**ЗАДАНИЯ**
[1] Какое устное обещание, согласно тексту о расширении НАТО, дали США перед выводом советских войск из Восточной Европы?
[2] Подхватите текст о расширении НАТО после его последнего предложения и напишите продолжение.

**ИСХОДНЫЙ ТЕКСТ**
Тем не менее для русских (почти для всех представителей политической элиты России, которых автор знает либо лично, либо по их трудам21) расширение НАТО было просчитанным и враждебным ходом американцев, наступлением, размещением военного потенциала ближе к Москве, как того страстно желал Пентагон, – шагом к тому же вероломным, ведь перед выводом советских войск из Восточной Европы США дали устное обещание, что НАТО не будет расширяться на восток (так и было, в общем-то22).

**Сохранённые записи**
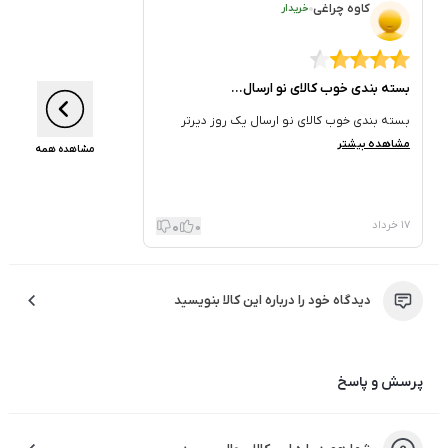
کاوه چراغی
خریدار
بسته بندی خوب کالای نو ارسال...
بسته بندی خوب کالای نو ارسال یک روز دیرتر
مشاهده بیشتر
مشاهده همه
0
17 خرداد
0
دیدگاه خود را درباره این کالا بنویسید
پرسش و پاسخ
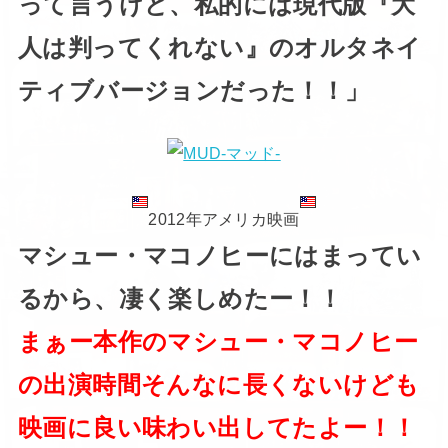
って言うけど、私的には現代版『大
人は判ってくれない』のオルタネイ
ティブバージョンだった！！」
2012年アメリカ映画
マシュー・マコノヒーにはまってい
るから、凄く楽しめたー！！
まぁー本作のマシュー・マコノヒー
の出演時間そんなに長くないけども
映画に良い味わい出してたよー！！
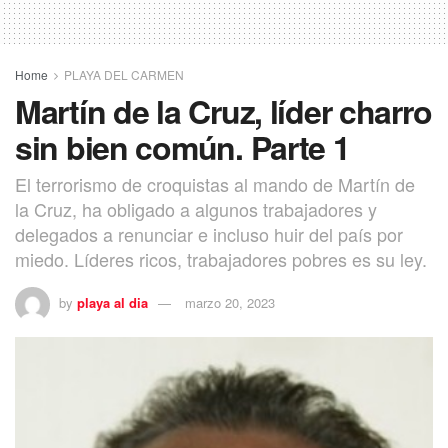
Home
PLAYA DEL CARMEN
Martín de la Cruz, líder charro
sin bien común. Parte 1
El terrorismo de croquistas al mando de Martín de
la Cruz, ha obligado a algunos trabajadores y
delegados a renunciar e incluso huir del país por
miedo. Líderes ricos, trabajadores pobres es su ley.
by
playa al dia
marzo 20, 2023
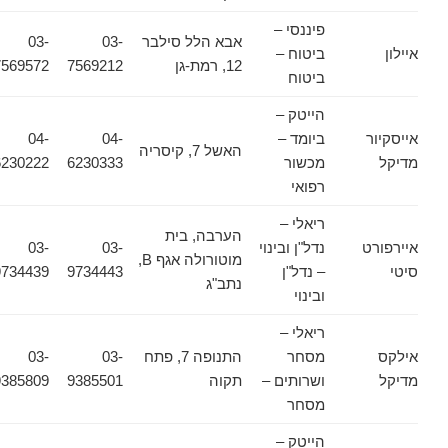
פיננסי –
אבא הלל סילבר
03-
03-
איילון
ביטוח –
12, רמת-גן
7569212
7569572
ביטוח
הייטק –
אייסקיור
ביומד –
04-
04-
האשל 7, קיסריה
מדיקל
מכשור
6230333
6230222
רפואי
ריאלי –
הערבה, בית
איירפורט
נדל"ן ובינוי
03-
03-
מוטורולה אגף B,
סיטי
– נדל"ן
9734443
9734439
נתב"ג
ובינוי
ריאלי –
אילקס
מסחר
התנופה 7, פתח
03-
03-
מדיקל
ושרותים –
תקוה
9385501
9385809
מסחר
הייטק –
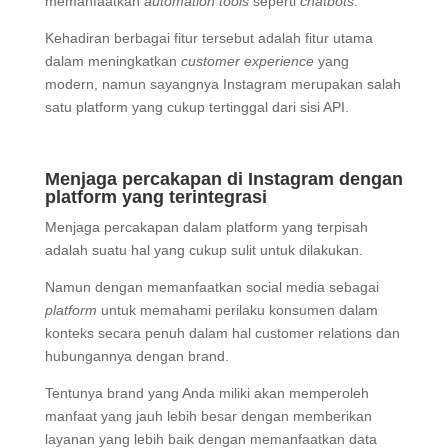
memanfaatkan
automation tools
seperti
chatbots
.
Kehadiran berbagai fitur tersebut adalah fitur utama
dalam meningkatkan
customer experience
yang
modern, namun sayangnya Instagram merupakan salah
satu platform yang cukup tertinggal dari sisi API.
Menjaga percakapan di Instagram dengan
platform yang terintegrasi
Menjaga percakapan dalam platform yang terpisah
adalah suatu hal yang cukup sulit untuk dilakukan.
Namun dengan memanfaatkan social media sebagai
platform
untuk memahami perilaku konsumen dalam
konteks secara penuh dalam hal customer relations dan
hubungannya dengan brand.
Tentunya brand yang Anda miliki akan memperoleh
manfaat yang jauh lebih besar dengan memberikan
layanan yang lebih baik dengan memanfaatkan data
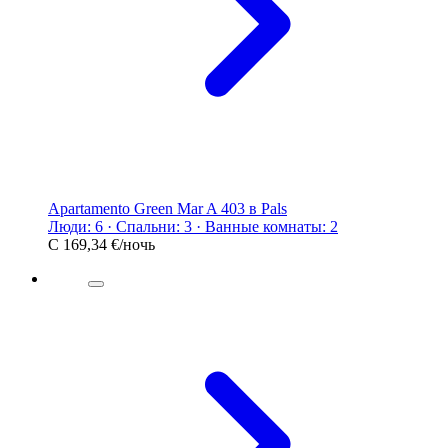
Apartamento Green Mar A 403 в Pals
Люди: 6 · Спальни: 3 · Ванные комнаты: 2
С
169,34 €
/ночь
* * *
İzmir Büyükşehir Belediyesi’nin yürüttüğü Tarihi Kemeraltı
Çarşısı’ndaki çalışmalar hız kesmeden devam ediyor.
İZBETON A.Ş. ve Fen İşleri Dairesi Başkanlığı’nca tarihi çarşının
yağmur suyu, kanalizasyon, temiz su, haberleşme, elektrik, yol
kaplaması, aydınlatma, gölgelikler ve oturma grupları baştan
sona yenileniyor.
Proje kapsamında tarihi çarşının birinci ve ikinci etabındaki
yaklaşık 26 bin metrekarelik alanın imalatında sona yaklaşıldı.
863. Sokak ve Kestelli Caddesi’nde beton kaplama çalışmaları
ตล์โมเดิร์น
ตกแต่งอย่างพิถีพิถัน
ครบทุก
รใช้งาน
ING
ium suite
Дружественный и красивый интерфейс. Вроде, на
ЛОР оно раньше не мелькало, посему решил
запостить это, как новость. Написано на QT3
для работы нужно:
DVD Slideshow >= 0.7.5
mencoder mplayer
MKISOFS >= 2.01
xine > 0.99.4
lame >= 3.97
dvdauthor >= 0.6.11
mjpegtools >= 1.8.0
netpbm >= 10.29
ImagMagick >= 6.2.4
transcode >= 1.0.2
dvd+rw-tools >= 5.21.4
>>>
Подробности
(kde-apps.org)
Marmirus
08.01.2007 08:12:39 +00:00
==
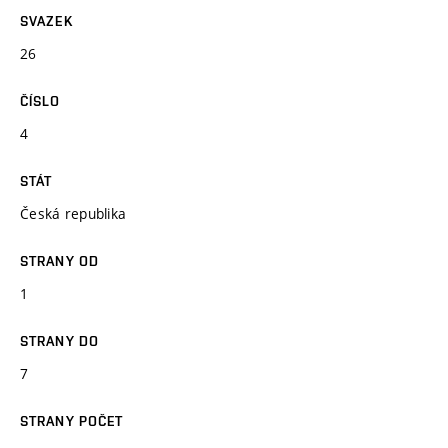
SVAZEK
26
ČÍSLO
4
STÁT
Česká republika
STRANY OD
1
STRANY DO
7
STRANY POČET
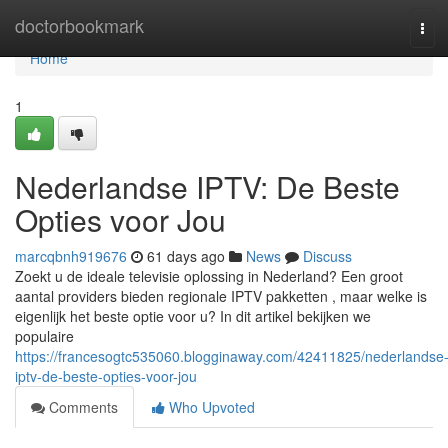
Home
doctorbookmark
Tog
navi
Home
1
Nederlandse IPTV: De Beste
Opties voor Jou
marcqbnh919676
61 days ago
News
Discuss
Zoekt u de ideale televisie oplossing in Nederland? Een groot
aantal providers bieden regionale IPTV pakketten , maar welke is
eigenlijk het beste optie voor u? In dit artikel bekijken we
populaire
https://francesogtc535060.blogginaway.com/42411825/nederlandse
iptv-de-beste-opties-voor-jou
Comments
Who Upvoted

**ОТВЕТЫ**
[1] Что НАТО не будет расширяться на восток.

[2]
Имеется бесчисленное множество более мелких примеров «кривозеркального» воображения русскими чужих мотивов, и ясно, что здесь главным «кирпичиком», объединяющим схематичные представления более сложных реалий, выступает приписывание другим злонамеренных мотивов поведения. Обычно русские исходят из того, что иностранцам нужна ослабленная, бедная, небезопасная и менее счастливая Россия, а все благожелательные слова и даже дела не более чем камуфляж. Таков подтекст повседневной подачи в русских СМИ иностранных новостей, причем не только в тех, которые прямо контролируются властями. Авторитарным лидерам, безусловно, выгодна подобная ложная интерпретация, но нужно учитывать, что они сами искренне в нее верят.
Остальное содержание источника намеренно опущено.